William Rodgers (41) has been convicted of a weapons charge after getting into the house, but a judge has called on the DPP to reconsider bringing another prosecution in the case.
Judge Anthony Halpin was commenting after reading a medical report detailing what had "happened to" Rodgers while he was intruding at the house.
Blanchardstown District Court heard that Rodger's wife had tried to stop him going to the house with the knife but he had been drinking on the evening.
Rodgers, with an address at Oliver Bond House, pleaded guilty to possessing a knife as a trespasser at the house at Neilstown Avenue, Clondalkin, on August 9, 2009.
He was put on a bond to keep the peace and be of good behaviour for a year.

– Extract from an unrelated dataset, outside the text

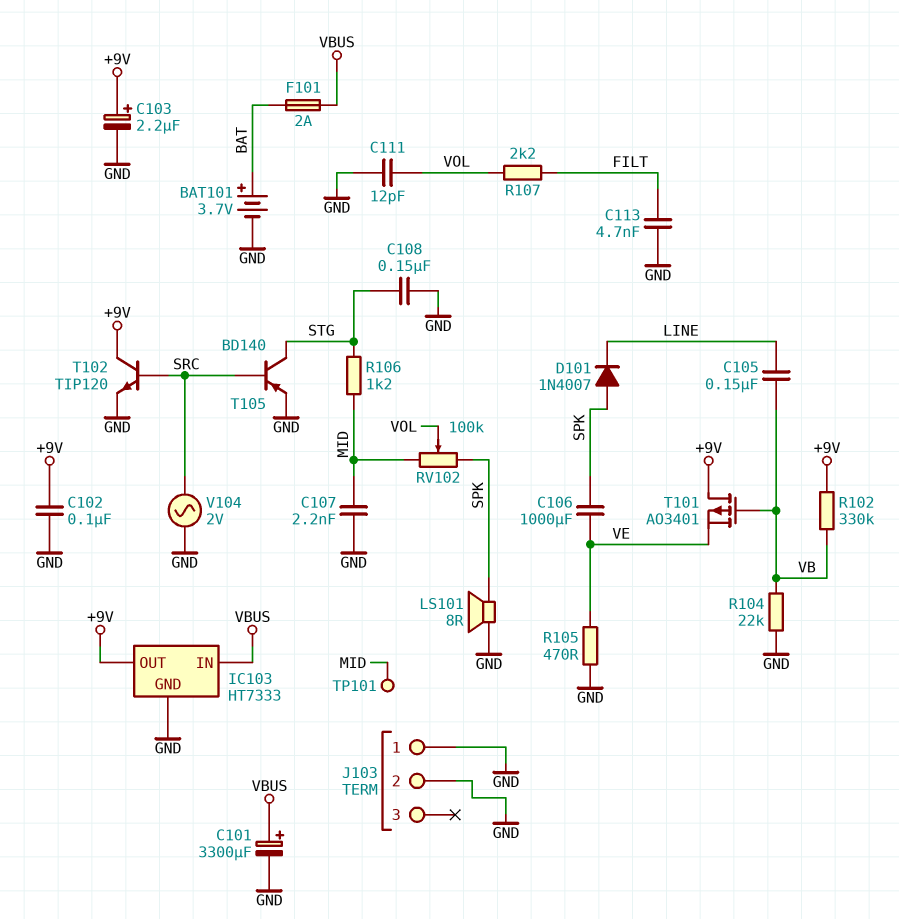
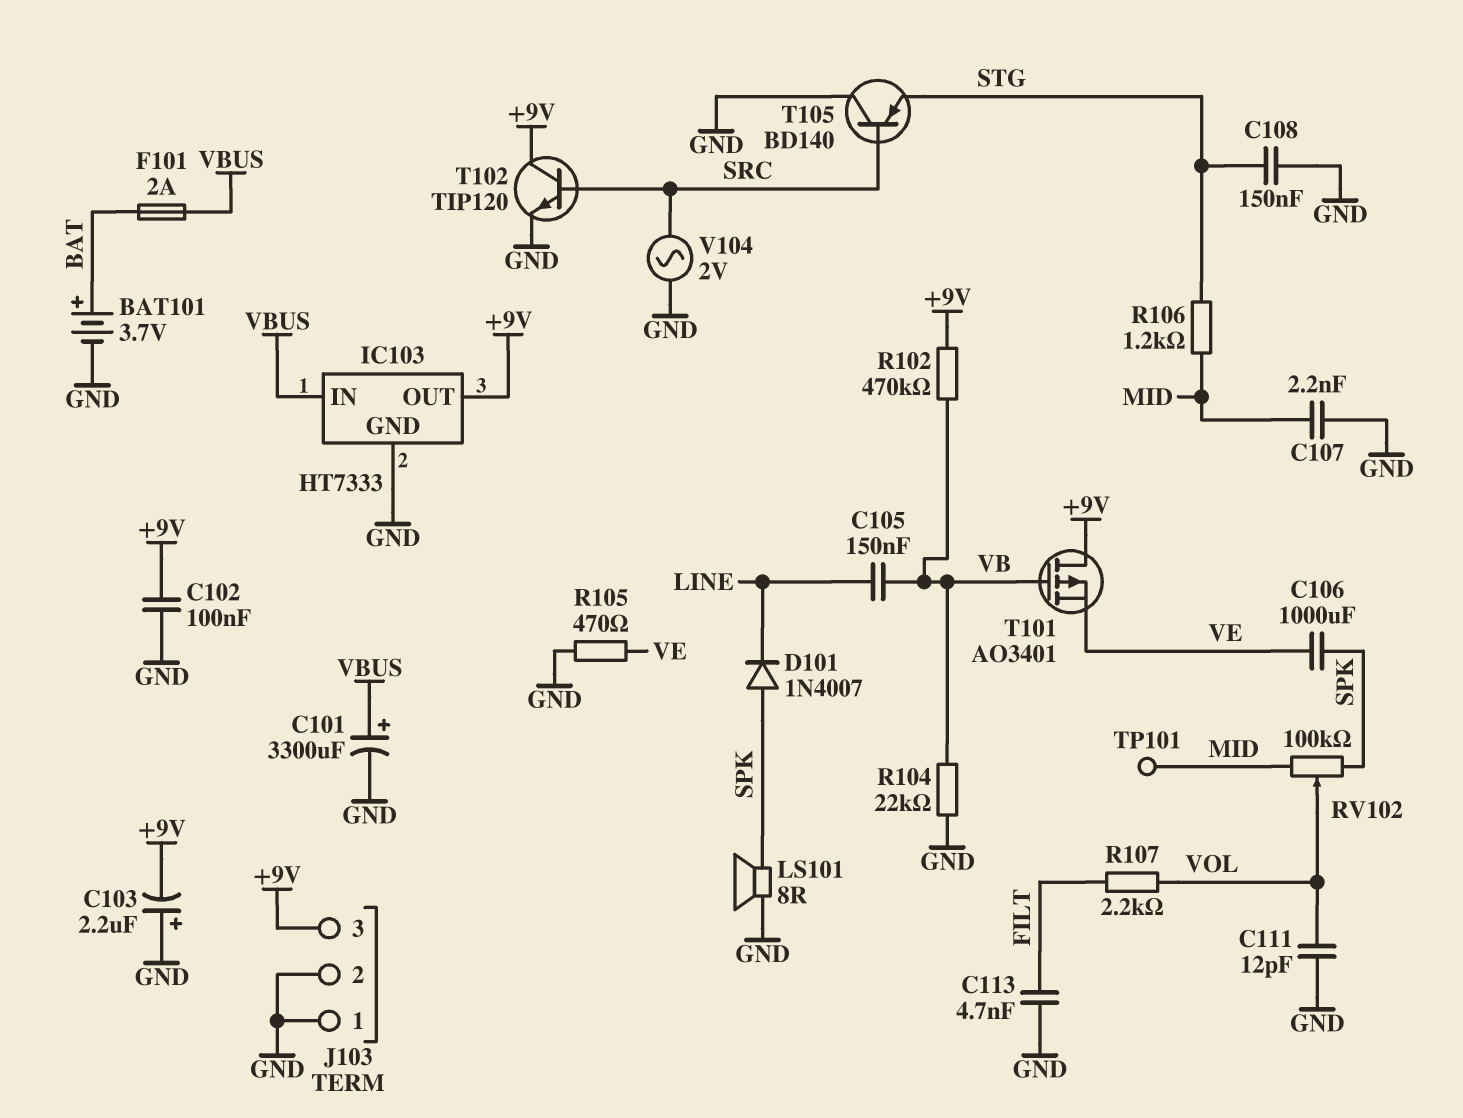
C103: 2.2uF (plus +9V, minus GND) -> 2.2uF (plus GND, minus +9V)
J103 pin 3: none -> +9V
R102: 330k (+9V, VB) -> 470k (+9V, VB)
T105: PNP BD140 (B SRC, C STG, E GND) -> PNP BD140 (B SRC, C GND, E STG)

The court heard the DPP had consented to the case being dealt with at District Court level on a guilty plea only.
Sgt Mary Doherty said that the incident happened at 6.30pm when Rodgers "armed with a knife, forced his way into the home of James Hardiman".
Questioned by the judge, the sergeant said she was unable to state what size the knife was, but the court heard it "wasn't a samurai sword".
Rodgers had 30 previous convictions for offences, including public order breaches and unlicensed casual trading.
"There had been an altercation between his daughter and the daughter of the household into which he went," solicitor Fiona Brennan said about the incident.
"He had too much to drink and took matters on himself. He was remonstrated with by his wife but went across the road anyway and this is the result."
Ms Brennan said Rodgers was taking the matter very seriously.
She said that following his arrival at the house, both the accused and the householder were arrested and detained for questioning.
"It was deemed that my client should be charged in relation to the incident," she said.
Ms Brennan presented to the court a medical report detailing "what happened to" her client in the house when he arrived with the knife.
"Mr Rodgers is anxious to put this behind him, it's been an extremely difficult matter for him."
Judge Halpin asked if the other person had been dealt with by the courts.
The court heard no prosecution had been brought against the other party.
The judge said he felt the DPP "should reconsider" the matter.
A State solicitor confirmed: "The DPP's position is, they are considering possible further directions after this case has been finalised."
Judge Halpin said: "I think she should have regard to the medical report that I have seen here."
Details of the report were not read out to the court.
Judge Halpin added that the case preceded new legislation in relation to trespassers.
He bound Rodgers to the peace for a year in his own bond of €300.